Как ни пристален взгляд мистера Джаспера, устремленный прямо на молодого человека, но теперь неожиданно в нем как-то загадочно появляется отражение портрета, висящего над камином.

– Да, Кошурки, Джак! И мы с тобой должны выпить за ее здоровье. Ну, дядя, бери же своего покорного и голодного племянничка под руку и веди к столу.

С этими словами юноша (на самом деле почти еще мальчик) кладет руку на плечо Джаспера, который весело кладет ему на плечо свою, и они, таким образом обнявшись, идут в столовую.

– Господи, вот и миссис Топ! – восклицает юноша. – Прелестнее, чем когда бы то ни было!

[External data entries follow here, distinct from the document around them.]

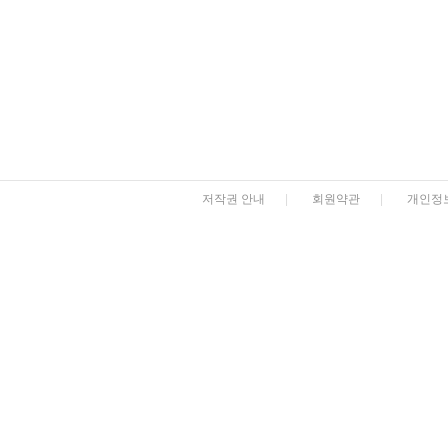
저작권 안내
|
회원약관
|
개인정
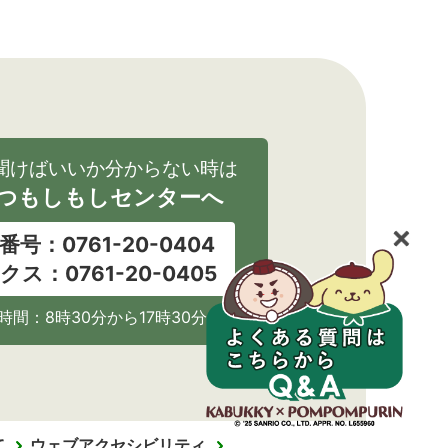
聞けばいいか分からない時は
つもしもしセンターへ
番号：0761-20-0404
クス：0761-20-0405
時間：8時30分から17時30分
て
ウェブアクセシビリティ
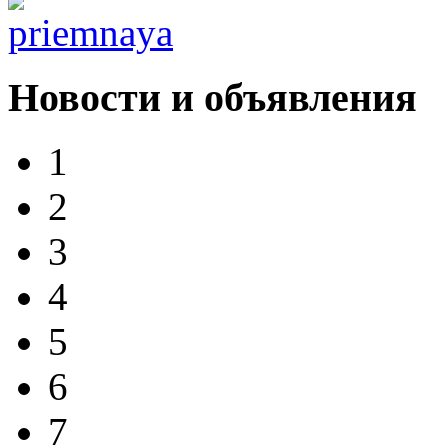
Новости и объявления
1
2
3
4
5
6
7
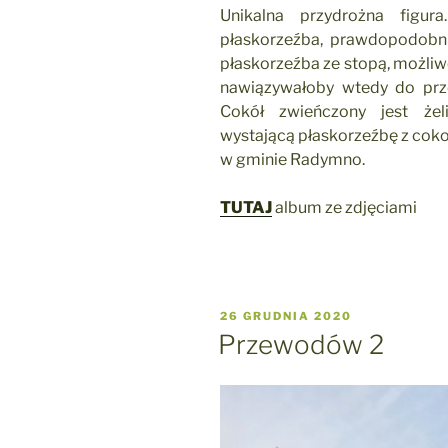
Unikalna przydrożna figur
płaskorzeźba, prawdopodobni
płaskorzeźba ze stopą, możliwe
nawiązywałoby wtedy do prze
Cokół zwieńczony jest że
wystającą płaskorzeźbę z coko
w gminie Radymno.
TUTAJ
album ze zdjęciami
OPUBLIKOWANE
26 GRUDNIA 2020
W
Przewodów 2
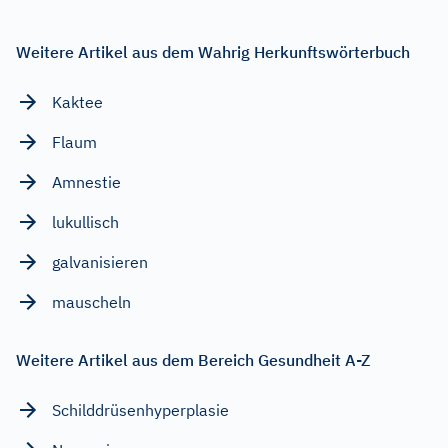
Weitere Artikel aus dem Wahrig Herkunftswörterbuch
Kaktee
Flaum
Amnestie
lukullisch
galvanisieren
mauscheln
Weitere Artikel aus dem Bereich Gesundheit A-Z
Schilddrüsenhyperplasie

– Не обращайте на меня внимания, мистер Эдвин, – отвечает жена соборного сторожа, – я и сама могу о себе позаботиться.

– Нет, вы не можете, вы слишком для этого прелестны. Но поцелуйте меня, ведь сегодня день рождения Кошурки!

– Я бы вам задала, молодой человек, если бы была на месте той, которую вы называете Кошуркой, – отвечает миссис Топ, краснея, после того как выполнила просьбу юноши. – Ваш дядя слишком носится с вами, вот что! Он так высоко вас ставит, что вы думаете, стоит только позвать Кошурку – и их сразу же заявится к вам дюжина!